Janna van Grunsven

Technology can offer formidable solutions when it comes to bolstering mental and physical health. Often these solutions work with implicit assumptions about what it means to have a well-functioning mind and body. By questioning these implicit assumptions, philosopher Janna van Grunsven broadens the engineer’s perspective on health, thereby expanding the scope of their technological solutions.

Take ageing adults who may prefer to continue to live at home for as long as feasible

In the Western world, we often think of “being healthy” as having an autonomous, rational and self-determining mind inside a body that ought to function like a well-oiled machine. This has direct implications for people whose minds and bodies don’t correspond with this picture. It highlights functional deficiencies, particularly in ageing and disabled people, and often sees technology as promoting health by mitigating or fixing these deficiencies.

 

‘Take ageing adults who may prefer to continue to live at home for as long as feasible,’ she says. ‘When we highlight how cognitive and/or physical decline threatens their autonomy we might focus on technological interventions such as ambient assistant living systems, adding loads of sensors for monitoring people in their homes.’

A different view

Ever since her master’s education, Janna van Grunsven has been critical of the underlying picture of the (healthy) mind and the body that animates many of these technological choices. Using insights from the field of embodied, embedded, extended and enactive cognition [4E cognition], she has been captivated by the idea that the human body is in constant interaction with a wider physical and social environment.

 

‘This interaction plays a fundamental role in the development of people’s sense of self and their relationship to the wider world. Human beings are not autonomous minds inside machine-like bodies, we are embodied minds, deeply connected to and vulnerably dependent on the world. What does it mean to take this seriously in developing technology for mental and physical health?’

 

A nice example of a technological solution that seems to spring from this different view is that of the Duofiets, a sturdy two-seater bike that supports a shared meaningful experience between two people. ‘Although one of these people is typically les mobile than the other, this is not highlighted as a deficiency,’ Janna says. ‘The bike is designed so that both users contribute to a meaningful coordinated embodied interaction. I think we need more of this in our technologically shaped world.’

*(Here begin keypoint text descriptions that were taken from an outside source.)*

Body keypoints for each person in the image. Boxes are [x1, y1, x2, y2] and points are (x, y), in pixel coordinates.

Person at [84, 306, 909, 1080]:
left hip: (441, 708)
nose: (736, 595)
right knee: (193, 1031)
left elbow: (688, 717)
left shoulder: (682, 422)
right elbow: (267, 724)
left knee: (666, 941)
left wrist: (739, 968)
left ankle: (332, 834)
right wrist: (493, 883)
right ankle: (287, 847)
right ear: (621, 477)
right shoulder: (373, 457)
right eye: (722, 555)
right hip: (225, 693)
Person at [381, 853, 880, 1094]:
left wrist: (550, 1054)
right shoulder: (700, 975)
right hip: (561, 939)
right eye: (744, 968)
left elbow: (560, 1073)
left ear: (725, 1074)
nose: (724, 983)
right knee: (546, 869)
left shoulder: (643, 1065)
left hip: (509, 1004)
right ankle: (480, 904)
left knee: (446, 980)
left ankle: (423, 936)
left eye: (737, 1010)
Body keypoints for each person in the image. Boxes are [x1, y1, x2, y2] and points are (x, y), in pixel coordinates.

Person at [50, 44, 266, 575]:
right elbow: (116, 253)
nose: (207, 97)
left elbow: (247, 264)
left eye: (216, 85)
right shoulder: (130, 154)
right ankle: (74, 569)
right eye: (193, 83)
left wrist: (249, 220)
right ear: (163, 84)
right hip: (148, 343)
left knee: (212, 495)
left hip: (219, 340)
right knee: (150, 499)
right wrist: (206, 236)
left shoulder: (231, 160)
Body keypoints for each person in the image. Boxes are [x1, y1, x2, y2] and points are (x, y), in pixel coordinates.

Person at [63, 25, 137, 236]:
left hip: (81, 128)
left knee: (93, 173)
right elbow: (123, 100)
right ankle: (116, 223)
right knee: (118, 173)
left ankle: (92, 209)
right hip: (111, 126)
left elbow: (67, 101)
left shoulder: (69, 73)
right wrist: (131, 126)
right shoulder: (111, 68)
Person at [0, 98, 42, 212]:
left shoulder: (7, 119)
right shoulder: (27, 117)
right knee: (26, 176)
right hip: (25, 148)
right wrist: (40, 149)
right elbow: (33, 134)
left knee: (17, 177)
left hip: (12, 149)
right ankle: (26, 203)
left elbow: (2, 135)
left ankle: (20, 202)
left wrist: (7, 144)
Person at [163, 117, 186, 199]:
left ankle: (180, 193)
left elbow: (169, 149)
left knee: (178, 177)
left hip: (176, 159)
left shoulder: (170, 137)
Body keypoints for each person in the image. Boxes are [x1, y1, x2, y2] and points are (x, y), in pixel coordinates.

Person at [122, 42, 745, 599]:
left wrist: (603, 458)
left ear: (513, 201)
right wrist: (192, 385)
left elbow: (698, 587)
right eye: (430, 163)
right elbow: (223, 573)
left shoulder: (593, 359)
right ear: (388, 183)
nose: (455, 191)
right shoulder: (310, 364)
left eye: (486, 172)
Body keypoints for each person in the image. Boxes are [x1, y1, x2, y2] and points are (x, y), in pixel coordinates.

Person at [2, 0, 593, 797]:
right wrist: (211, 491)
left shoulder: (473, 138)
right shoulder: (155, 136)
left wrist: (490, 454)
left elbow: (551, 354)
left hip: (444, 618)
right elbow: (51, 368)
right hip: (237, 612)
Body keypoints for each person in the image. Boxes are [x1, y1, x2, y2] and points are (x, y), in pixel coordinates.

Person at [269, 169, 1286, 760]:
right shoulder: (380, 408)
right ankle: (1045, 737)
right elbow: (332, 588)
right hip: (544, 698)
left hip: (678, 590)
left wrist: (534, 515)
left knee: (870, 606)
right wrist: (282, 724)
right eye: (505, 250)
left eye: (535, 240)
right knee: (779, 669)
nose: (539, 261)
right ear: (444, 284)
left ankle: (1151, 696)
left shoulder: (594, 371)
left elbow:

Human beings are not autonomous minds inside machine-like bodies, but deeply connected to and vulnerably dependent on the world

Moral visibility

For a decade she explored the 4E cognition perspective in the United States, before joining TU Delft and adding technology to the mix. ‘It is super fun,’ she says. ‘I spend a lot of time collaborating with people in my section and with people from other disciplines, such as industrial engineers and people specialised in human computer interfaces. It is the least solitary way of practicing philosophy. It offers the opportunity to make a real-world impact.’

 

Her research recently landed her an NWO Veni grant in which she investigates how technology can influence what she calls the moral visibility of people. ‘It is the idea that we can succeed but also fail to be visible to one another as embodied expressive beings who are worthy of interaction’ she says.For instance, exoskeletons can implicitly convey that ‘uprightness’ is a better way of moving about in the world as an embodied being. Thisshapes how wheelchair users are perceived and interacted with.’

Mental health

She also delved into the mental health impact of COVID. ‘We sort of lost the world as a familiar meaningful context of everyday embodied interaction. The world became quite unfamiliar to us, suspect even,’ she says. ‘Is it still safe to touch a door handle, should I disinfect my groceries, how near can I get to my loved ones? It seriously affected our well-being.’ As a philosopher, I aim to make such implicit experiences conceptually explicit, providing a clearer target for potential (technological) solutions.’

 

She will soon also start as a supervisor for an interdisciplinary PhD project on Brain-Computer Interfaces for people suffering from ALS disease. And the 4TU Centre for Engineering Education awarded her and several of her colleagues a grant for rethinking the future of engineering ethics education. ‘Compared to twenty years ago, both researchers and students are much more open to consulting or involving a philosopher/ethicist,’ she says. ‘But some more exposure doesn’t hurt. Technology simply isn’t a value free’.

What will technological health solutions can we think of if we promote interconnectedness and solidarity?

Other solutions

Family life has put a dent in her leisure activities – pretty much reducing it to singing under the shower – but not in her ambitions. ‘Technological solutions that help undo presumed deficiencies certainly have a meaningful impact on people’s lives,’ she says. ‘But if we allow for vulnerability and being dependent, if we promote interconnectedness and solidarity, what other solutions can we then think of? This is the shift I would like to help institute in technology development and engineering education.’ She also would like to publish her findings in a book. ‘That will be part of my Veni.’